Ele lembra que o próprio governo já decidiu pisar no freio em desestatizações e concessões, e deve recolher menos dividendos da Petrobras. Todas essas medidas têm potencial para reduzir as fontes de arrecadação do governo.

Além disso, há outras despesas represadas, como a indenização aos estados pelo corte nas alíquotas do ICMS sobre combustíveis, o auxílio financeiro a estados e municípios para bancar o novo piso da enfermagem e o custo com a chamada revisão da vida toda.

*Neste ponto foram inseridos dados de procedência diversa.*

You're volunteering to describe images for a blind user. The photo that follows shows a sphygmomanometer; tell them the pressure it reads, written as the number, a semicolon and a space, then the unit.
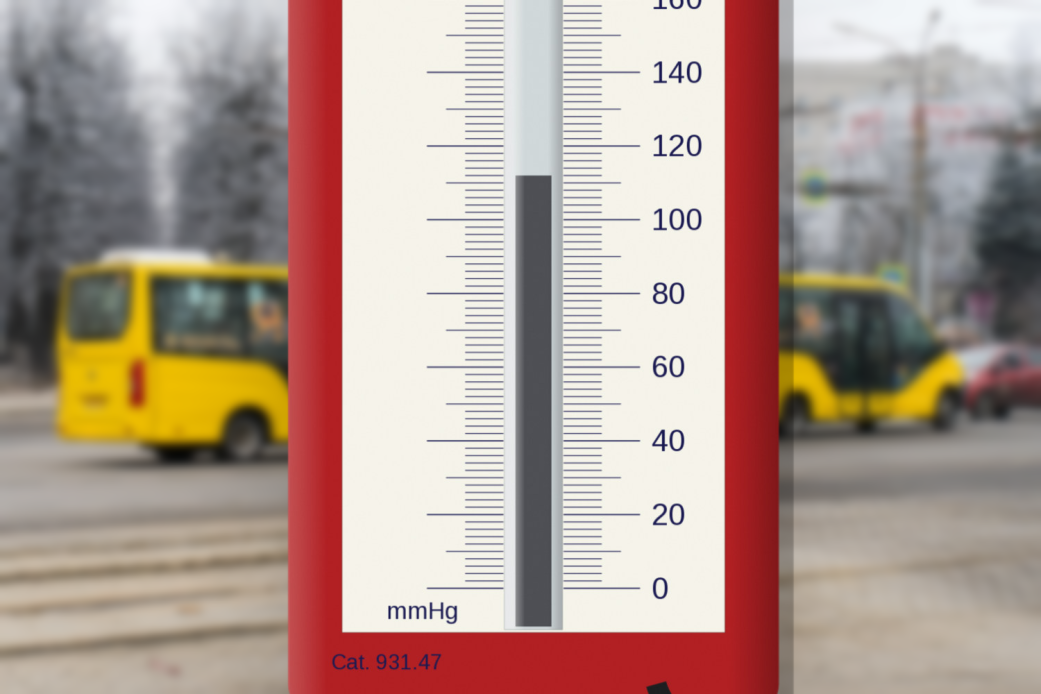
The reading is 112; mmHg
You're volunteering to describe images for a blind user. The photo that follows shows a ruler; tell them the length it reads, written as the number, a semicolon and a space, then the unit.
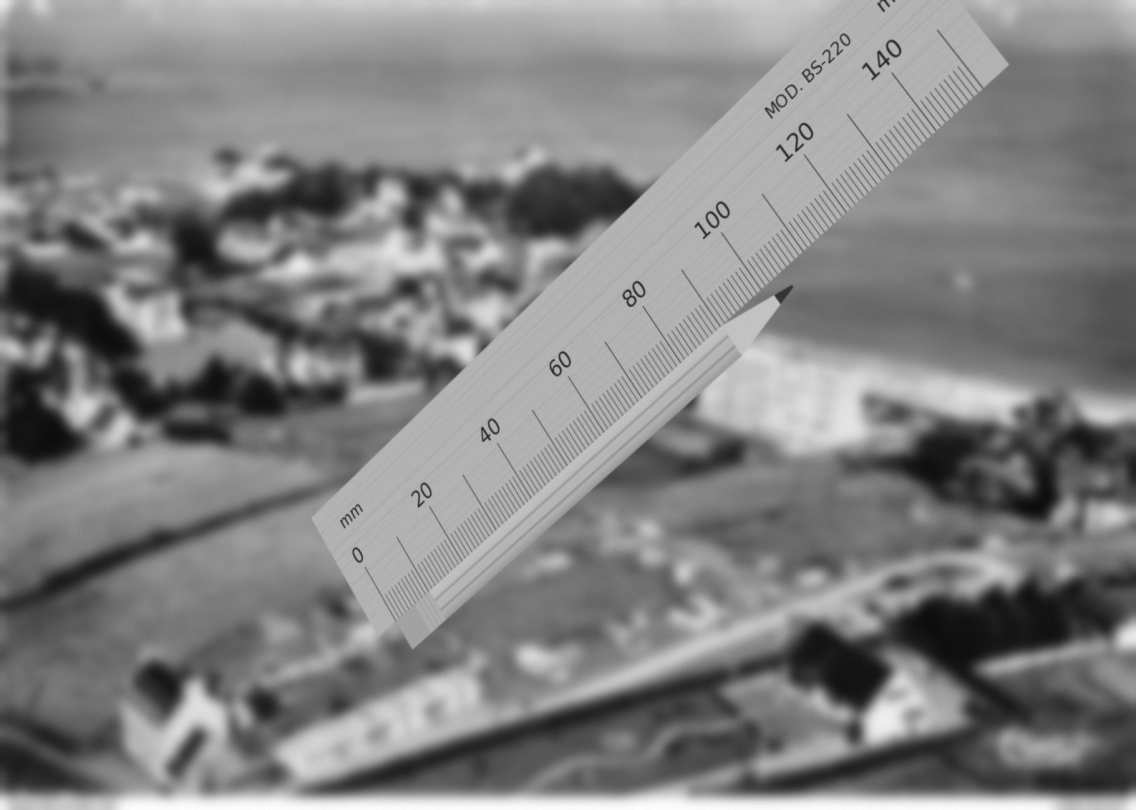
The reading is 105; mm
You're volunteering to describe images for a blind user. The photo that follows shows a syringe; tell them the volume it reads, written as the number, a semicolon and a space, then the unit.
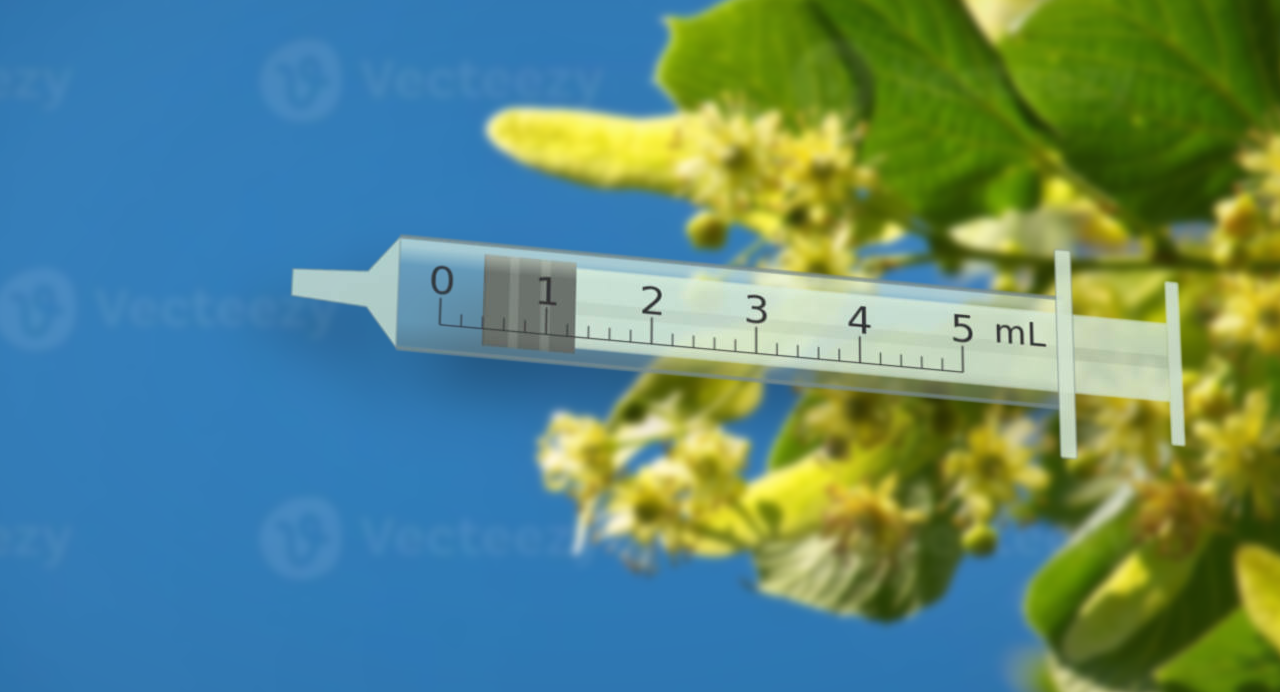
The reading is 0.4; mL
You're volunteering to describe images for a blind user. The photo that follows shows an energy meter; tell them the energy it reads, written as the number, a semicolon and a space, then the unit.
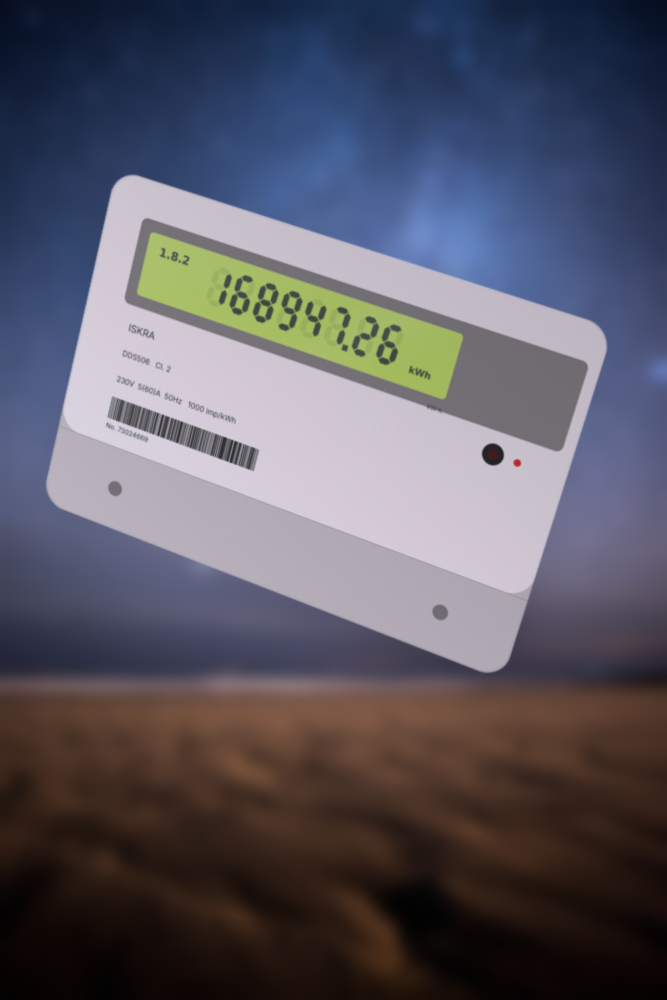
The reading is 168947.26; kWh
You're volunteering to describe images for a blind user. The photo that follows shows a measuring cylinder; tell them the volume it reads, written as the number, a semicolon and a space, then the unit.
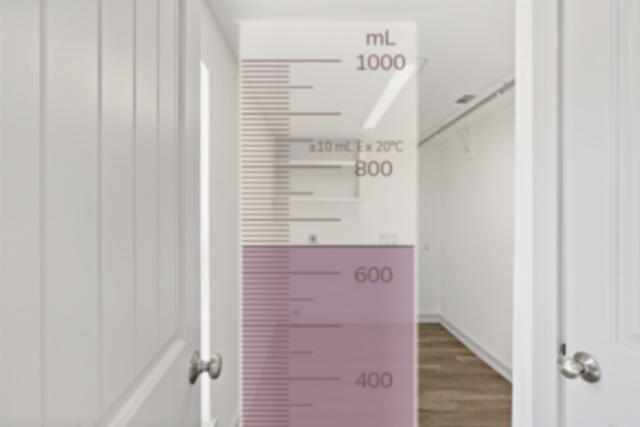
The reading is 650; mL
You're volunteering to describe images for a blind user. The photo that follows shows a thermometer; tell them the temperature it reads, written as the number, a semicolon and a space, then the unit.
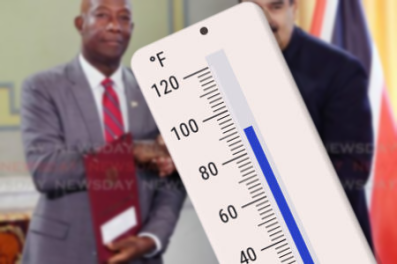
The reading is 90; °F
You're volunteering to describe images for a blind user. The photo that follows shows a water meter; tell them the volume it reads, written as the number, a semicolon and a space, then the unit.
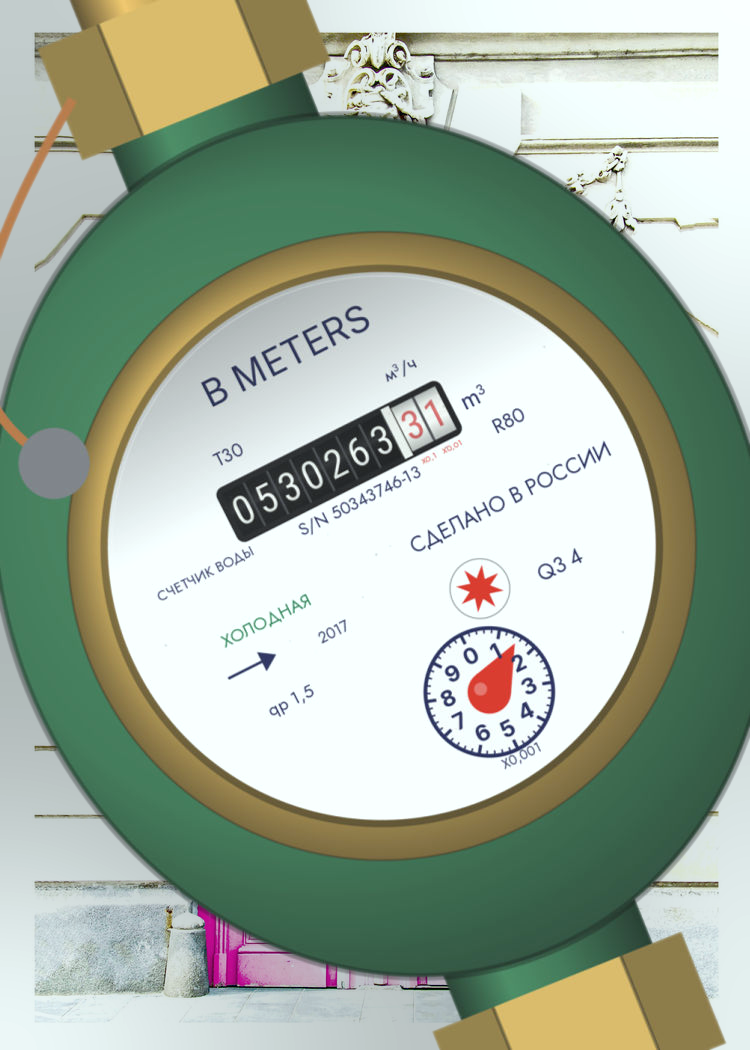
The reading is 530263.311; m³
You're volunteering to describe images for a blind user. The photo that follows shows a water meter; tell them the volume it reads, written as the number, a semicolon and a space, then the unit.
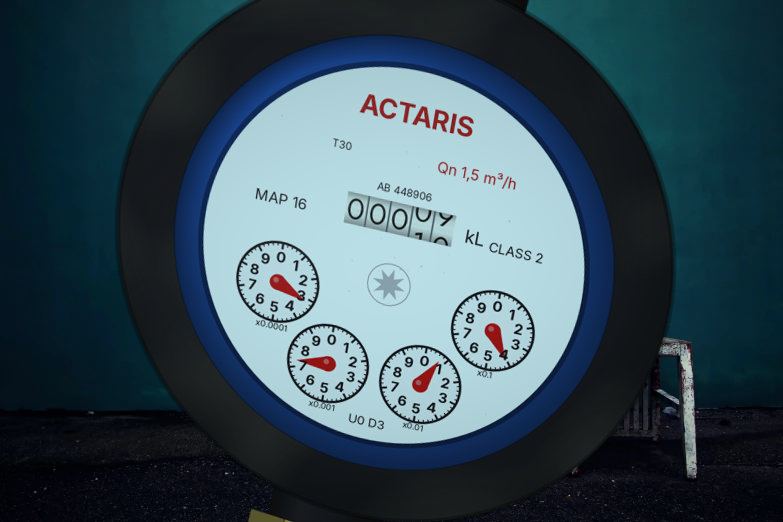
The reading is 9.4073; kL
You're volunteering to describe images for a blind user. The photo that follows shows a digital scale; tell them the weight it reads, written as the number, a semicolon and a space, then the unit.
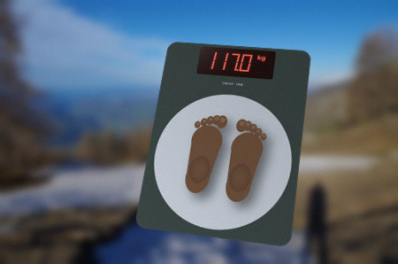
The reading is 117.0; kg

Aprovada pelos ministros do STF (Supremo Tribunal Federal) por 6 votos a 5 em dezembro de 2022, a revisão da vida toda é uma correção na qual os segurados podem incluir no cálculo de aposentadorias, auxílios e pensões os valores de contribuições feitas antes de 1994, beneficiando quem tinha pagamentos maiores antes do início do Plano Real.

Em março de 2022, o INSS estimou que o julgamento favorável aos beneficiários poderia gerar uma fatura de R$ 120 bilhões em pagamentos retroativos, sem contar outras repercussões sobre o Orçamento da Previdência.

O MPS confirmou que esse custo ainda não está contabilizado no Orçamento e disse que a discussão ainda está no “campo jurídico”.